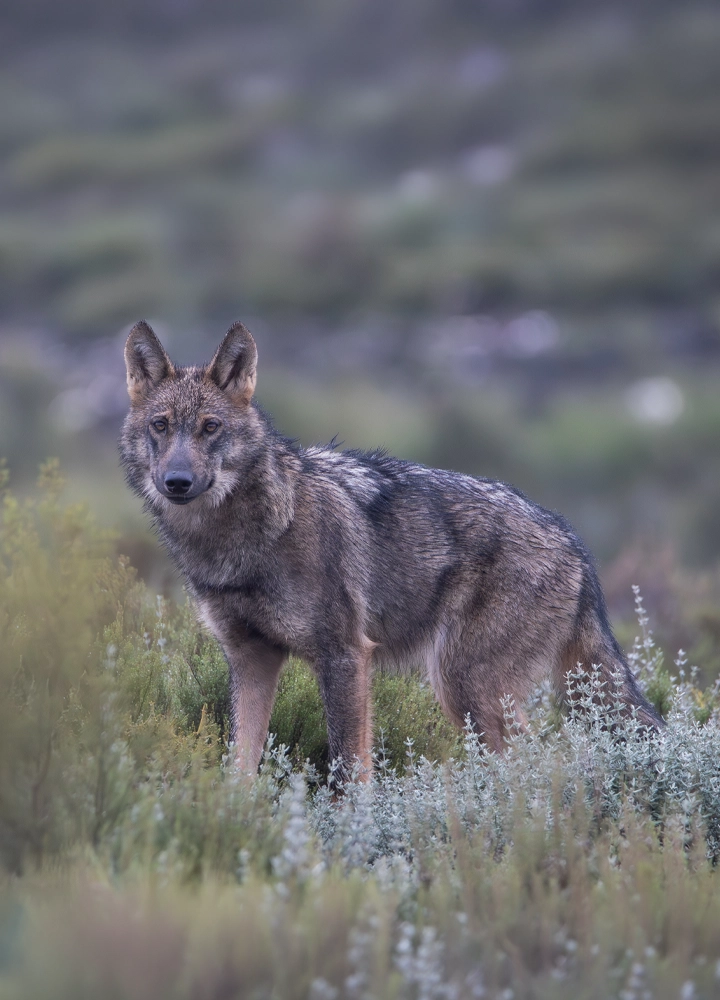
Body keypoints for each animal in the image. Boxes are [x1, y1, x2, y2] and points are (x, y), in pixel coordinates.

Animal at [120, 320, 662, 780]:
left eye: (210, 427)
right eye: (161, 426)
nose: (177, 481)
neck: (250, 537)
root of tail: (573, 541)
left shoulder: (345, 656)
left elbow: (349, 774)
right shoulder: (251, 659)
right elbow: (240, 768)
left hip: (463, 688)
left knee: (541, 763)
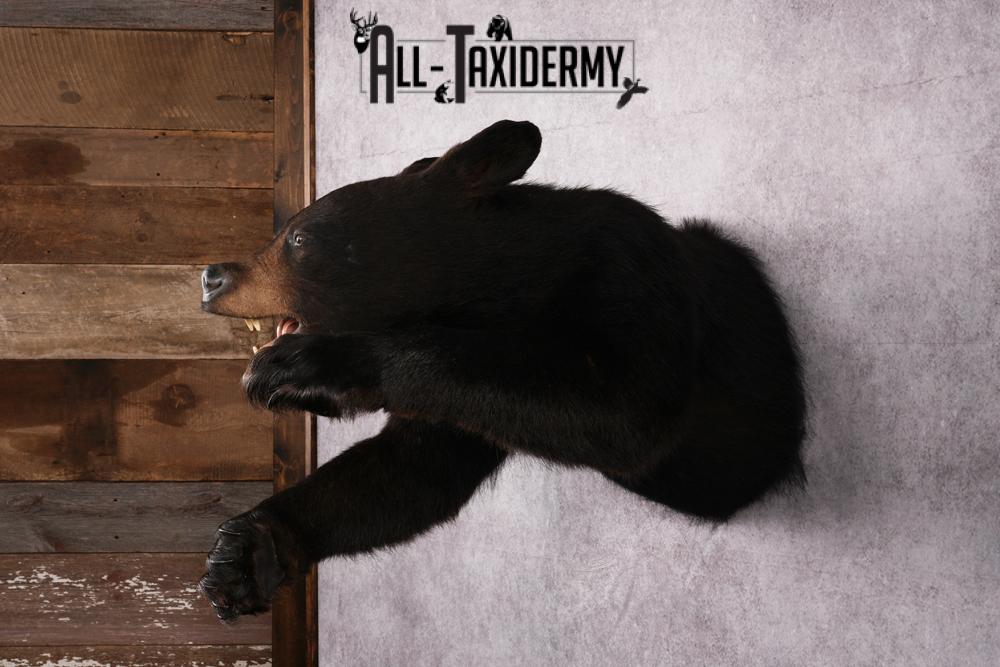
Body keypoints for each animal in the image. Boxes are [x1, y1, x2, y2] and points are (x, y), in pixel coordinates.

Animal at [198, 120, 806, 622]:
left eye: (298, 237)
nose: (211, 275)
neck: (503, 291)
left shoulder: (630, 270)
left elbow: (627, 412)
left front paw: (310, 365)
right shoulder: (461, 404)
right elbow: (413, 469)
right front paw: (249, 553)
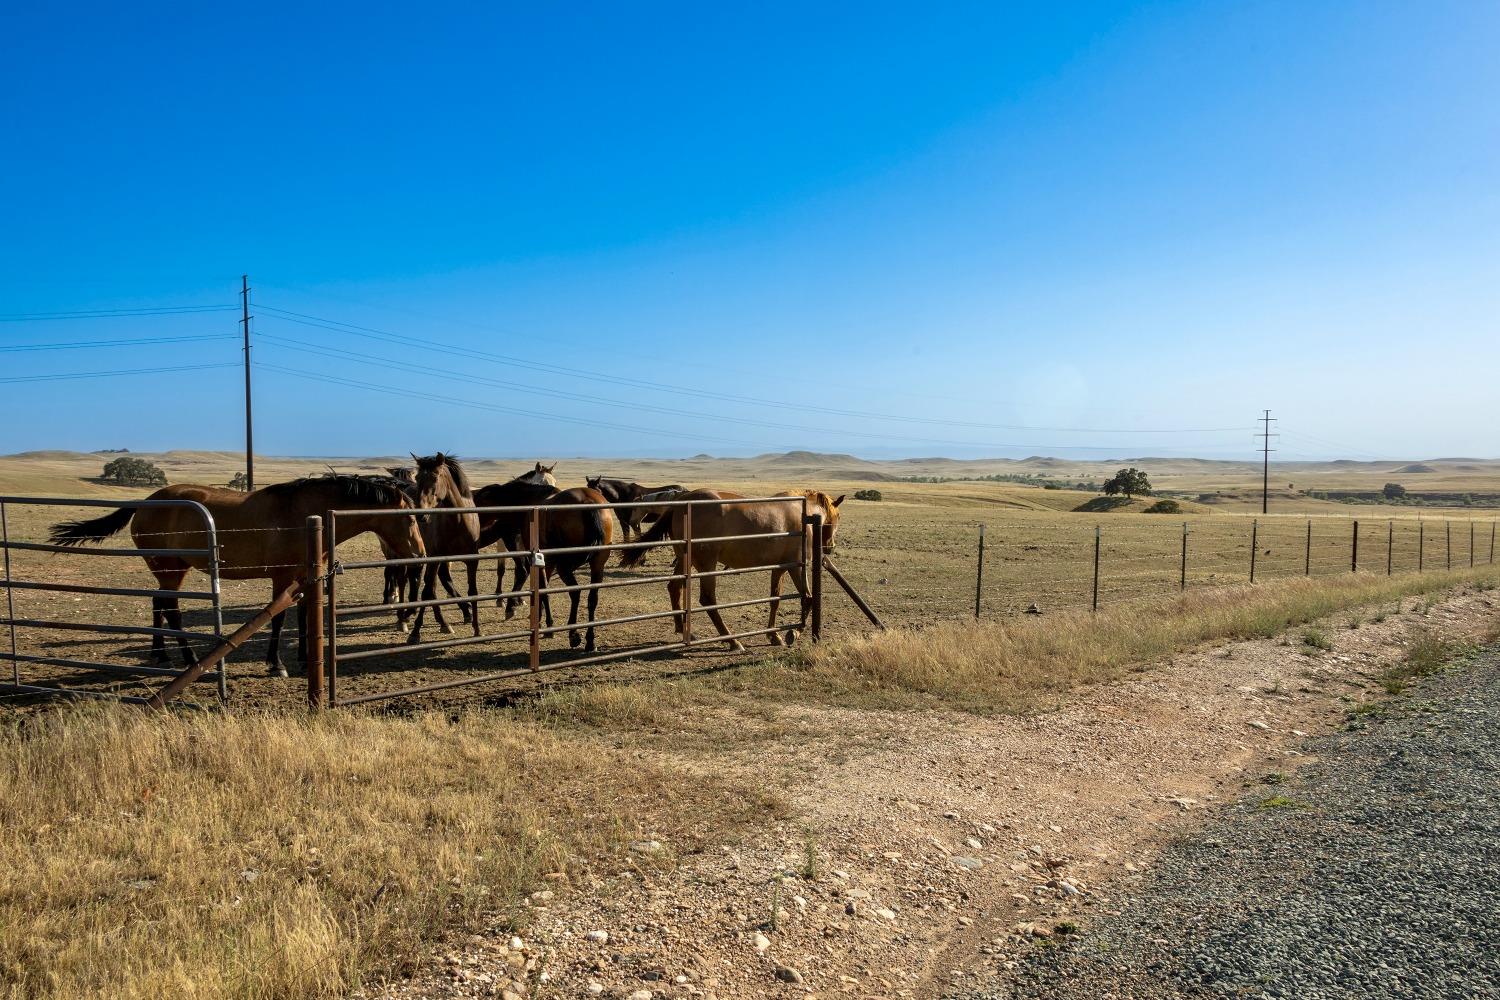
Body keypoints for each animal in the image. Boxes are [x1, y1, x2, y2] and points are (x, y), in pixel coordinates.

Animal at [48, 473, 423, 677]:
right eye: (409, 517)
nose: (420, 553)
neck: (304, 515)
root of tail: (146, 502)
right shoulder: (282, 578)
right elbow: (278, 619)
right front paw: (276, 664)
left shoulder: (305, 578)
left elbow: (304, 616)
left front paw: (304, 659)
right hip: (171, 569)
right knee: (172, 609)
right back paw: (191, 659)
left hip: (169, 570)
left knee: (158, 602)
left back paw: (162, 655)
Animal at [615, 488, 840, 653]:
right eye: (836, 518)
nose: (829, 547)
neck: (805, 516)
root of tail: (681, 503)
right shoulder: (795, 566)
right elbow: (808, 598)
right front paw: (794, 632)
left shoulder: (780, 568)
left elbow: (775, 599)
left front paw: (774, 635)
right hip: (706, 563)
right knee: (707, 599)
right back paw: (732, 641)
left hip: (685, 560)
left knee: (674, 587)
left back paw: (684, 630)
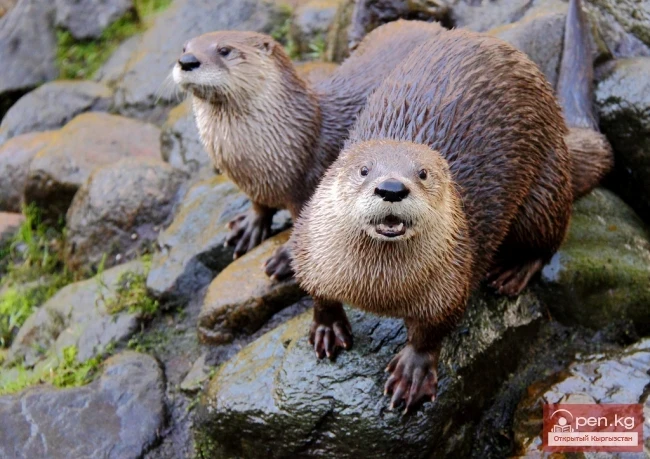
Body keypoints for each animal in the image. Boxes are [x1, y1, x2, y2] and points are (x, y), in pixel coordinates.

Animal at [173, 21, 447, 279]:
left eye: (224, 50)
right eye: (184, 48)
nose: (187, 61)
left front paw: (286, 257)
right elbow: (259, 205)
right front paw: (249, 227)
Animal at [292, 0, 612, 411]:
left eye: (423, 173)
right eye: (364, 170)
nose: (392, 187)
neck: (378, 290)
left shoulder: (453, 274)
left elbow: (433, 330)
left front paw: (412, 372)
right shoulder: (309, 246)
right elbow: (316, 290)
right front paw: (328, 326)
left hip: (545, 189)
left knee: (549, 238)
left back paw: (513, 271)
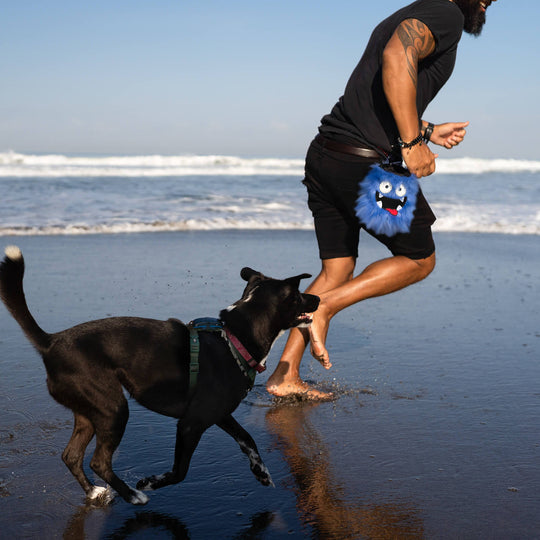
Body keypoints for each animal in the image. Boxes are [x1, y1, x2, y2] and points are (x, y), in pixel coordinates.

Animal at [0, 247, 318, 504]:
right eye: (299, 295)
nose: (316, 297)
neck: (233, 338)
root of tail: (51, 342)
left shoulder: (217, 414)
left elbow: (247, 438)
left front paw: (260, 471)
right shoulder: (191, 424)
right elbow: (180, 471)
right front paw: (150, 482)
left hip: (89, 412)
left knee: (72, 456)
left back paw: (93, 491)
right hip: (113, 409)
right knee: (98, 461)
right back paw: (133, 495)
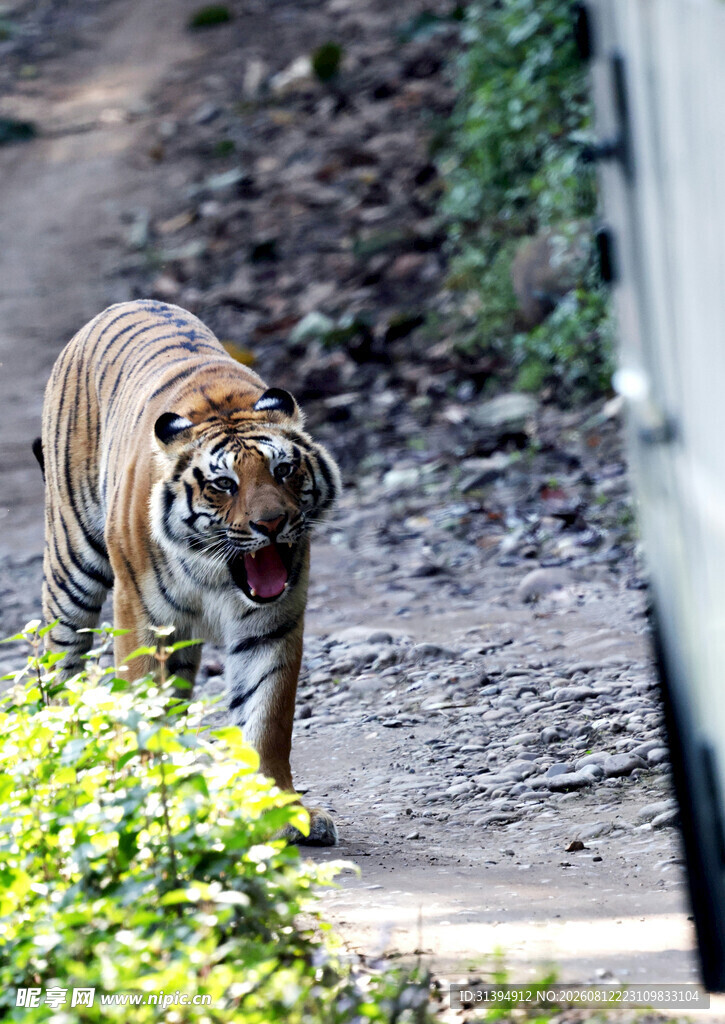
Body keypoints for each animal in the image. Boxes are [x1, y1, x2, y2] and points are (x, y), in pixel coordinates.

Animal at [36, 299, 341, 845]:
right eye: (223, 484)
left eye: (284, 470)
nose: (271, 524)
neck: (216, 572)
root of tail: (122, 304)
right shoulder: (140, 616)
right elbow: (141, 705)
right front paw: (146, 802)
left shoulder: (272, 622)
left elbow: (268, 717)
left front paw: (279, 810)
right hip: (72, 567)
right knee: (59, 667)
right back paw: (62, 769)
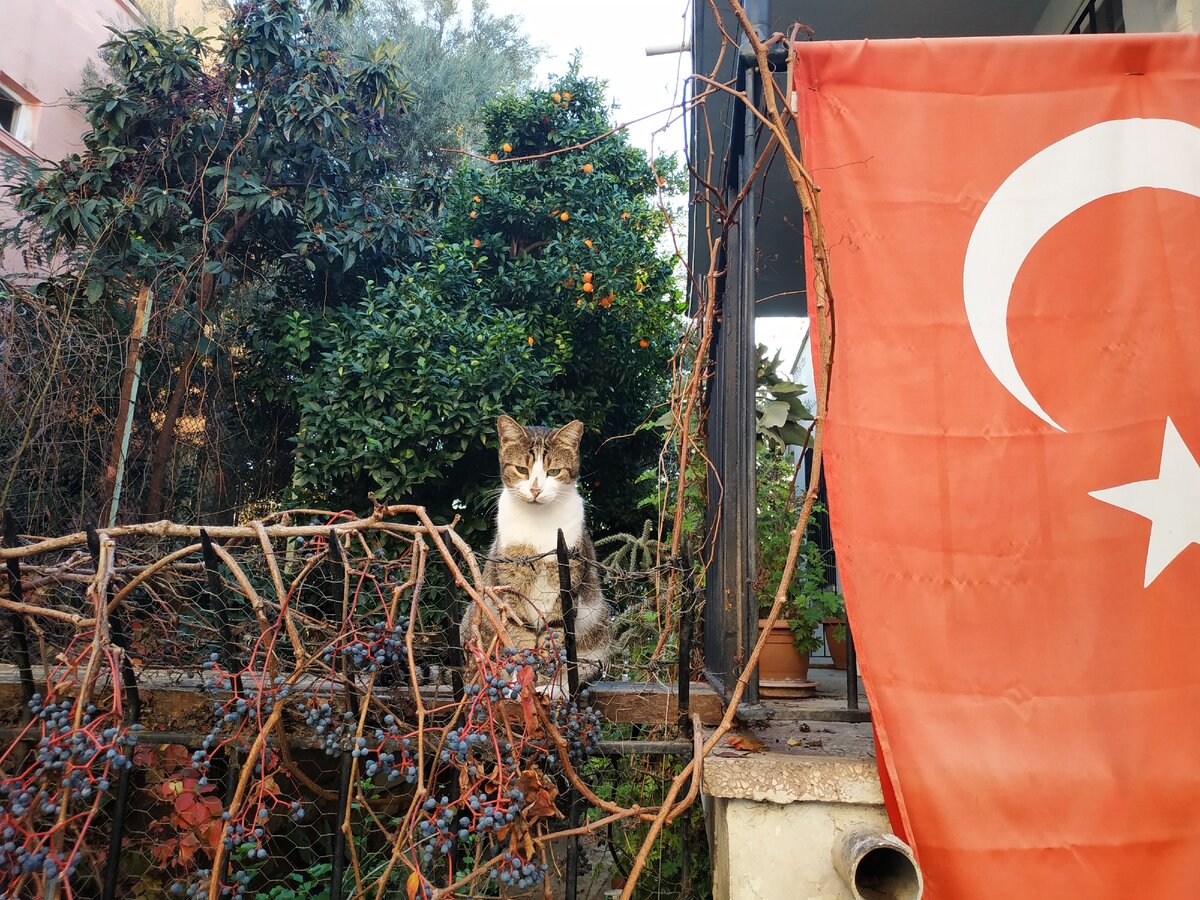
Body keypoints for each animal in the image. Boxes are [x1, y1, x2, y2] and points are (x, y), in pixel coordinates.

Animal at [458, 415, 609, 691]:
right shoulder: (511, 587)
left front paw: (547, 688)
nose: (536, 489)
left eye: (554, 472)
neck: (539, 523)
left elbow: (554, 636)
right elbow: (521, 634)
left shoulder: (567, 585)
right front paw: (525, 682)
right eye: (521, 470)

## [Aim of the task]
Could you repeat, exactly, only the lines above starting at the one that has "left elbow: (775, 599)" and stopping after the one that has "right eye: (223, 484)", without the pictures?

## [Answer section]
left elbow: (775, 599)
left front paw: (774, 635)
right hip: (706, 563)
right knee: (707, 599)
right back paw: (732, 641)
left hip: (685, 560)
left knee: (674, 587)
left back paw: (684, 630)
Body keypoints for each animal in the image. Boxes are [x1, y1, x2, y2] and points are (x, y), in pixel coordinates.

Animal at [173, 21, 447, 279]:
left eye: (224, 50)
right eye: (184, 48)
nose: (187, 61)
left front paw: (286, 257)
right elbow: (259, 205)
right front paw: (249, 227)
Animal at [292, 0, 612, 411]:
left eye: (423, 173)
right eye: (364, 170)
nose: (392, 187)
neck: (378, 290)
left shoulder: (453, 274)
left elbow: (433, 330)
left front paw: (412, 372)
right shoulder: (309, 246)
right elbow: (316, 290)
right front paw: (328, 326)
left hip: (545, 189)
left knee: (549, 238)
left back paw: (513, 271)
Body keypoints for each animal in the image. Boxes are [x1, y1, x2, y2] and points are (x, y), in pixel coordinates.

Animal at [0, 247, 318, 504]:
right eye: (299, 295)
nose: (316, 297)
neck: (233, 338)
root of tail: (51, 342)
left shoulder: (217, 414)
left elbow: (247, 438)
left front paw: (260, 471)
right shoulder: (191, 424)
right elbow: (180, 471)
right front paw: (150, 482)
left hip: (89, 412)
left knee: (72, 456)
left back paw: (93, 491)
right hip: (113, 409)
right knee: (98, 461)
right back paw: (133, 495)
Body keypoints for each animal in the image. Boxes are [x1, y1, x2, y2] and points are (x, y), in pixel coordinates.

Animal at [36, 299, 341, 845]:
right eye: (223, 484)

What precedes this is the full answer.